BEGIN TEXT PROVIDED
But you really should take the time to look at markets. They surprise me when I look at them and I have even built in assumptions about such-and-such city, that’s lots of military. For example, Jacksonville. We just invested there. We just bought an apartment building with our operating partners in Jacksonville. I was surprised. I thought there was a lot more government and military there, but the pie was just every shade of the rainbow and pretty evenly distributed.

Markets like Jacksonville, that are growing from all kinds of different sources, are really ideal.

Darrin:  I appreciate you sharing that because I’ve heard people talk about you want at least a couple of major employers, and I’ve heard it said elsewhere, you can kind of insulate yourself from up and down if you have a wider dispersion of employers and of different category of employers. That’s good.

You mentioned rent growth projections. I want to tie this also to like housing stock, whether it be—I’m presuming are you guys primarily buying B and C assets?

Anna:  We buy class B and class C multifamily that’s value-add so that we can renovate, force appreciation, and deliver returns for our investors. So, yes, B and C.

Darrin:  In that, how much do you guys look at the new construction? Kind of the growth of the housing supply and then with that—okay.
END TEXT PROVIDED
BEGIN RECORDED INFORMATION
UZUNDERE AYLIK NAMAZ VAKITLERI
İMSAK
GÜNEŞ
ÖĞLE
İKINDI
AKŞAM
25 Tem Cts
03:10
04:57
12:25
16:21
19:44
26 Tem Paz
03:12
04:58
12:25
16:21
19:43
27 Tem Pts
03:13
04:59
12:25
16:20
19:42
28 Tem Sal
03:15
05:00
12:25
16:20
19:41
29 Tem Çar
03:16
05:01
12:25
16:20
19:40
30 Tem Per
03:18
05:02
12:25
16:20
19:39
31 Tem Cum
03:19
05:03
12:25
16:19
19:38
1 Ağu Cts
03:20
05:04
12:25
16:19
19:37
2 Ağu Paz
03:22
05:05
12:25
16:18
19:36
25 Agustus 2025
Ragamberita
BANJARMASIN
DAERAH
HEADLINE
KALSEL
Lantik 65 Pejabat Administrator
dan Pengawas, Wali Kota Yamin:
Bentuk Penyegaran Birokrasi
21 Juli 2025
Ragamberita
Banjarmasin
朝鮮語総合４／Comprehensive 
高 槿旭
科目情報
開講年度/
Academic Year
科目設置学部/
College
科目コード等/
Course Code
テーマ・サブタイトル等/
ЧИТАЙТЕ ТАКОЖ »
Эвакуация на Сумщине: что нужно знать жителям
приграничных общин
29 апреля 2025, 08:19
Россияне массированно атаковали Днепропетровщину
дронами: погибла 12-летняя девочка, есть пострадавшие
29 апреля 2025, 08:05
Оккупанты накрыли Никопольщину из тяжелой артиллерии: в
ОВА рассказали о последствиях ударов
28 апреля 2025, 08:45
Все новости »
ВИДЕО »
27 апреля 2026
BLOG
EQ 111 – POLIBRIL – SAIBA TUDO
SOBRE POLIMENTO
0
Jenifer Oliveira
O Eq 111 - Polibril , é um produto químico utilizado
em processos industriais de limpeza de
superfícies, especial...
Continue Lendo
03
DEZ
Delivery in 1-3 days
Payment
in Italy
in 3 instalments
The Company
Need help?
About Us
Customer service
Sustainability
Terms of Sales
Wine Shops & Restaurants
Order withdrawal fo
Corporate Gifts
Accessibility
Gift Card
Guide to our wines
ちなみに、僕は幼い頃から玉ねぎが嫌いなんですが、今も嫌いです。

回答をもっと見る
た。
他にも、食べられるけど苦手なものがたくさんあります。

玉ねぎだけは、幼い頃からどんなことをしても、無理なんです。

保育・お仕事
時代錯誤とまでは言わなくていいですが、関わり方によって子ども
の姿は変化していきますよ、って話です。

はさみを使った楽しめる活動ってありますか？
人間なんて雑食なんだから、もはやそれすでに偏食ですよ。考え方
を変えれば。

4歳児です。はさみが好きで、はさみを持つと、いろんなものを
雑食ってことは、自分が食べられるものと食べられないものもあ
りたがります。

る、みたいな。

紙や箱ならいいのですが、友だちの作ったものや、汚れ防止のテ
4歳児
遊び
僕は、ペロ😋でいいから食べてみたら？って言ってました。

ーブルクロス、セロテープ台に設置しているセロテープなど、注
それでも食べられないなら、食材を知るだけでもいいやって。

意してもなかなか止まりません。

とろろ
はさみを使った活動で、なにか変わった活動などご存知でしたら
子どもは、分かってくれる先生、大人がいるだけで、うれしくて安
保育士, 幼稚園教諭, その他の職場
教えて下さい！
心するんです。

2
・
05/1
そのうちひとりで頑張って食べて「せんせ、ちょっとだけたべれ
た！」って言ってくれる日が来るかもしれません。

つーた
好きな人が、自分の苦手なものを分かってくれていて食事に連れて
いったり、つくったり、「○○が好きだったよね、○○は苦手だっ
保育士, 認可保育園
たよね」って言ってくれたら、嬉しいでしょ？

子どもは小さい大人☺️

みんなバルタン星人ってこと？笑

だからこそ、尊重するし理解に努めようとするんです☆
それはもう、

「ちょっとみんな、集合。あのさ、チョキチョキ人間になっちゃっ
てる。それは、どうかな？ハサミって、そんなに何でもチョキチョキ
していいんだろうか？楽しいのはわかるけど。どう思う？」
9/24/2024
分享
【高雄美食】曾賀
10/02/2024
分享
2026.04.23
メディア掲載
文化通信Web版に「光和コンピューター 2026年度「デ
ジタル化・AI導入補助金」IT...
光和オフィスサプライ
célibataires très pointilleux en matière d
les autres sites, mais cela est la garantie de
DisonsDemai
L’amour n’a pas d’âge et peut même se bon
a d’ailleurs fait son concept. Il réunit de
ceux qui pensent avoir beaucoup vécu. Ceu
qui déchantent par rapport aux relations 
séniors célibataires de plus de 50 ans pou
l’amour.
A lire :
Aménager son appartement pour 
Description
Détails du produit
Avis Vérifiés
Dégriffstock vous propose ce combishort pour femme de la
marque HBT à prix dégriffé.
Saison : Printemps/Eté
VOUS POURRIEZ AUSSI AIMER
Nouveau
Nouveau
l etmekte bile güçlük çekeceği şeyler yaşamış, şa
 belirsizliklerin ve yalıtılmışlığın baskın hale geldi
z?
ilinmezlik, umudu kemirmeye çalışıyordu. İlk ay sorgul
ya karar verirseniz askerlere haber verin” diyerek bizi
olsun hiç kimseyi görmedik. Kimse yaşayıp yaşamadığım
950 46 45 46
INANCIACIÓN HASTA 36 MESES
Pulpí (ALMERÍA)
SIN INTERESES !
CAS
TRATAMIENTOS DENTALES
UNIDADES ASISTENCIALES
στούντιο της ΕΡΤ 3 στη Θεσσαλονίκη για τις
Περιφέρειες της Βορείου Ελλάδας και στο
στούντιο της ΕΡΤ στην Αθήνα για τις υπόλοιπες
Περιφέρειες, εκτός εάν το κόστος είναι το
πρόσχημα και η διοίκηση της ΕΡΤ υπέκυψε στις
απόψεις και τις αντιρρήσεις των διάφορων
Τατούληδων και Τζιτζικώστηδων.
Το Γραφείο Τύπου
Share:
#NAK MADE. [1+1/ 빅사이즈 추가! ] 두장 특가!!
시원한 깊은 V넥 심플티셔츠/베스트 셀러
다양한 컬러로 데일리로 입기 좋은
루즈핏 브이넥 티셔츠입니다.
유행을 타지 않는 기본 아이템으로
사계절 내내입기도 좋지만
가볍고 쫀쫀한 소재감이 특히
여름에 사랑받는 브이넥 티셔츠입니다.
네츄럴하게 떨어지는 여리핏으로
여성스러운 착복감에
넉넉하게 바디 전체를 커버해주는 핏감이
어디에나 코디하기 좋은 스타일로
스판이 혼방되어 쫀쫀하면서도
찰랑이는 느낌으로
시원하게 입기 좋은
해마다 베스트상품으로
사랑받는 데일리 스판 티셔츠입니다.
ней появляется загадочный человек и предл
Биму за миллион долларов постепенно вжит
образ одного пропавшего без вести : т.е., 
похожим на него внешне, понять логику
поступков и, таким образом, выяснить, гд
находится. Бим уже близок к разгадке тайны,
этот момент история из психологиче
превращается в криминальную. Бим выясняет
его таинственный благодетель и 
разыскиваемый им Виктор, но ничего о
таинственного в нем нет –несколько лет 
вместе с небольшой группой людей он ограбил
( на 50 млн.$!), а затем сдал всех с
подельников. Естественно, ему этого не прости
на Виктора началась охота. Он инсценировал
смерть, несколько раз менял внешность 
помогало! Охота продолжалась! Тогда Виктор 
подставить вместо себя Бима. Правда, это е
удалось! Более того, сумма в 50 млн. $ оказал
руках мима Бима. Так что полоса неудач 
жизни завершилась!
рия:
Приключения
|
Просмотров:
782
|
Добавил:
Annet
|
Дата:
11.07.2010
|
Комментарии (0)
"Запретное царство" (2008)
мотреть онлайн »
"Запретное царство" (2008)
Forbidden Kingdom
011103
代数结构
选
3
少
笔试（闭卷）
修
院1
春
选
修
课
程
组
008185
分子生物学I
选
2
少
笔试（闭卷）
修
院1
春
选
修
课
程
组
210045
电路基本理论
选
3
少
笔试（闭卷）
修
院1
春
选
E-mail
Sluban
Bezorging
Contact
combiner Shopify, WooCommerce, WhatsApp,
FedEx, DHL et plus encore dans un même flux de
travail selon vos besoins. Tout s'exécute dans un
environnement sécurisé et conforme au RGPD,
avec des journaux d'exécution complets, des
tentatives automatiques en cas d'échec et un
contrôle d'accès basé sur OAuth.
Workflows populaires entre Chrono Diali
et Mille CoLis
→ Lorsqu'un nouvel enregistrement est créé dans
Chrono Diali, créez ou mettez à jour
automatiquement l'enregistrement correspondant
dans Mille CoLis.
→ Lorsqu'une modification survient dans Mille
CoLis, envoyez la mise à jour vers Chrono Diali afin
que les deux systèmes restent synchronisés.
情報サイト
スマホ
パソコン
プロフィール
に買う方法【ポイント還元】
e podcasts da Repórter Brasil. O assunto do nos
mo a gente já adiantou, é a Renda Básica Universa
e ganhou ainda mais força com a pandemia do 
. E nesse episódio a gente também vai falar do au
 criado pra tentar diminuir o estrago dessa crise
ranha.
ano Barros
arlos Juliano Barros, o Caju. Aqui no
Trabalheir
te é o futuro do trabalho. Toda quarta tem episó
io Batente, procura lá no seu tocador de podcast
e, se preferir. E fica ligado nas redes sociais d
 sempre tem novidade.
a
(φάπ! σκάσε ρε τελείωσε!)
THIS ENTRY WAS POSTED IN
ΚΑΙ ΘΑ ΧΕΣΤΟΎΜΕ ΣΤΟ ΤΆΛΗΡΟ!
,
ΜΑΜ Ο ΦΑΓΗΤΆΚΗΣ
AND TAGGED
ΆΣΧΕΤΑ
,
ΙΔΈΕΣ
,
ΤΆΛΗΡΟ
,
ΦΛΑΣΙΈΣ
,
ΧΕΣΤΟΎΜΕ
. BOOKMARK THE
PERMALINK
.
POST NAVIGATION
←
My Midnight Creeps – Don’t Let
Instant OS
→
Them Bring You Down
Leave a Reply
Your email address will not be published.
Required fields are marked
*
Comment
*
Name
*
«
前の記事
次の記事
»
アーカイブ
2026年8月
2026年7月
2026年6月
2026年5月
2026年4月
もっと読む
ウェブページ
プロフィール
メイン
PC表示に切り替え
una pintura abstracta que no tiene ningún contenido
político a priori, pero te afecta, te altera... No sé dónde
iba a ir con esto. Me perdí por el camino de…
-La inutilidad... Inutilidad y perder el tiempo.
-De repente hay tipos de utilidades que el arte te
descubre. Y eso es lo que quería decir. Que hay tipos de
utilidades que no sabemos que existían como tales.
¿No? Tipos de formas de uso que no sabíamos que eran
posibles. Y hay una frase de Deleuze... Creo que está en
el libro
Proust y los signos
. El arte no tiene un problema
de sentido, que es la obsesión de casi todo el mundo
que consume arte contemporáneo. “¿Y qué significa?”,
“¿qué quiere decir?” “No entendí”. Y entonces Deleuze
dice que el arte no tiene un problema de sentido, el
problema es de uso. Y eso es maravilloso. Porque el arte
END RECORDED INFORMATION
WHAT IS BEING ASKED:
Copy word for word the part of the multifamily investing text starting with "Anna:  We buy" and going on through "yes, B and C.". Answer using only the text about investing in multifamily markets.

EXPECTED ANSWER:
Anna:  We buy class B and class C multifamily that’s value-add so that we can renovate, force appreciation, and deliver returns for our investors. So, yes, B and C.